New web dependency - ensembl-io

Starting with release 80, the Ensembl webcode will have an additional dependency: ensembl-io, our Git repository for file-parsing code. This can be checked out from GitHub the same way as our other repos, and is also included in the "web" group of repos used by ensembl-git-tools, so that the command

git ensembl --clone web

will automatically clone ensembl-io in addition to existing web code.

Initially this dependency will only affect variation data, but the plan is to integrate the new parsers into other areas of the website such as user uploads. Deprecation of the old parser modules will be announced in due course.

Gene Expression Atlas Widget

The Gene Expression Atlas widget has been embedded in ensembl. You can now view where the gene is expressed anatomically (where exactly in the species) and also which experiment it is associated with.

www.ensembl.org/Homo_sapiens/Gene/ExpressionAtlas?g=ENSG00000174485;r=15:65658046-65792293 

The code has been added to the widgets plugin.

GlyphSets at risk

The following GlyphSets are unused in the core Ensembl webcode. Third-party integrators should be aware that they are at risk of deletion in a future release. If you have any use for the following GlyphSets, please contact the Ensembl team.

_text, ctcf, fg_wiggle, GlyphSet_feature, histone_modifications, ld2, lsv_variations, missing, P_protdas, P_separator, preliminary, restrict, simple_histogram, tsv_missing, urlfeature, Vrefseqs

Tools (BLAST & BLAT) gap initiation update

Gap initiation and extension penalties has been updated/changed to reflect the correct order which is dependant on the matrix (BLOSUM and PAM) and the same has been done for BLASTN which is dependant on the match and mismatch score.

Download the ncRNA secondary-structure as SVG

You can now download the ncRNA secondary structure view as  SVG. A link has been added at the top of the view.

Track label improvements for images

Some tracks in images now appear within sections, grouping common tracks within a category.

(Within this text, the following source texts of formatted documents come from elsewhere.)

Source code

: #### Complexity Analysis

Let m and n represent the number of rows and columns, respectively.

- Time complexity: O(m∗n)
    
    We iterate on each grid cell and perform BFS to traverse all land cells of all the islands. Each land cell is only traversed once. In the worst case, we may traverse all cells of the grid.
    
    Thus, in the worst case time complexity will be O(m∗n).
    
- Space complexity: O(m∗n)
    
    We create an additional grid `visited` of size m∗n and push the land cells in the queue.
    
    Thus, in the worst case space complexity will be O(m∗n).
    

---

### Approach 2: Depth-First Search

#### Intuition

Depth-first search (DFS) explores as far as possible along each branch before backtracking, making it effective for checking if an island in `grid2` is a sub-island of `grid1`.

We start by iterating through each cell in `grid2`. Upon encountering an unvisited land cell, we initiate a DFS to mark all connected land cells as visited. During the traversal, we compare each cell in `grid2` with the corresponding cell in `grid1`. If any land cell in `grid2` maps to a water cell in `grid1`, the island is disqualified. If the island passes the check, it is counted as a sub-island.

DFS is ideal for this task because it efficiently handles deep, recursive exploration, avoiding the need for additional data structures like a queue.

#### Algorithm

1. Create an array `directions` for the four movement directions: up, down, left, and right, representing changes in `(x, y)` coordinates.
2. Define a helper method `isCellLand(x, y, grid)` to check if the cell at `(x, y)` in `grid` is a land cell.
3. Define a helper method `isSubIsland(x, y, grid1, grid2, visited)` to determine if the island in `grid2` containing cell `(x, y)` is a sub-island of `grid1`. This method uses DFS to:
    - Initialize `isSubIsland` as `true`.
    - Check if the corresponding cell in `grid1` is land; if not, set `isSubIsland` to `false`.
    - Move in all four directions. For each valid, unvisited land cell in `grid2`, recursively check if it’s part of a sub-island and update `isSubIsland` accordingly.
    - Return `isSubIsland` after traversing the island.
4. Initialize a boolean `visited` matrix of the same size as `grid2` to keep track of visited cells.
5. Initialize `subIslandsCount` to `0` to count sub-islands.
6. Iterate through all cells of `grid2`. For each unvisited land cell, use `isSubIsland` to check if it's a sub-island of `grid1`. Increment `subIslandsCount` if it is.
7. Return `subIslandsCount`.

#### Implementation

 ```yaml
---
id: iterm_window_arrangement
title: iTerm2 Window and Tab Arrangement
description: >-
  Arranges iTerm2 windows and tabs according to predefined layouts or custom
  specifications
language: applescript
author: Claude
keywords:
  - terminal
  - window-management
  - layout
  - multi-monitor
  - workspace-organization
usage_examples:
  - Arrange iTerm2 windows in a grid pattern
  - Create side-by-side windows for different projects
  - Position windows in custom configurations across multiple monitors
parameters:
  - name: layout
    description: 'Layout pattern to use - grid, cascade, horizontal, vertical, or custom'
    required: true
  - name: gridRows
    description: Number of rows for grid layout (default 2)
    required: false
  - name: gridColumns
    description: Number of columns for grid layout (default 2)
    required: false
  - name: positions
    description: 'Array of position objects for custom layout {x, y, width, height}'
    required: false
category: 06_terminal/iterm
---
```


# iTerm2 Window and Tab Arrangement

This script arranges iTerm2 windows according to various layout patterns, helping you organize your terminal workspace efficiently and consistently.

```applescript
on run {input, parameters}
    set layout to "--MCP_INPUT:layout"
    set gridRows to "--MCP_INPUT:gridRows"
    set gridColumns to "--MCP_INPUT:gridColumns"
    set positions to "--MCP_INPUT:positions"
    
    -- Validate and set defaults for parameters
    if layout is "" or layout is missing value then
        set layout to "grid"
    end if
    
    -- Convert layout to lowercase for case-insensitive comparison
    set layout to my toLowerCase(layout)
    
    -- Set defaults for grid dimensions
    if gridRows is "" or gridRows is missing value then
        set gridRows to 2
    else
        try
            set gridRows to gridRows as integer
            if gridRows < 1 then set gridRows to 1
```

Each section is identified by a heading underlined in a certain colour, and each track within that section by the same colour being used on its left-hand side.

Also, some tracks now have labels within the image itself, to allow particularly long labels. These in-image labels can be configured on or off via the configuration panel.

Initially these features are primarily targeted at trackhub support, but will be increasingly used for other tracks as the opportunity is identified.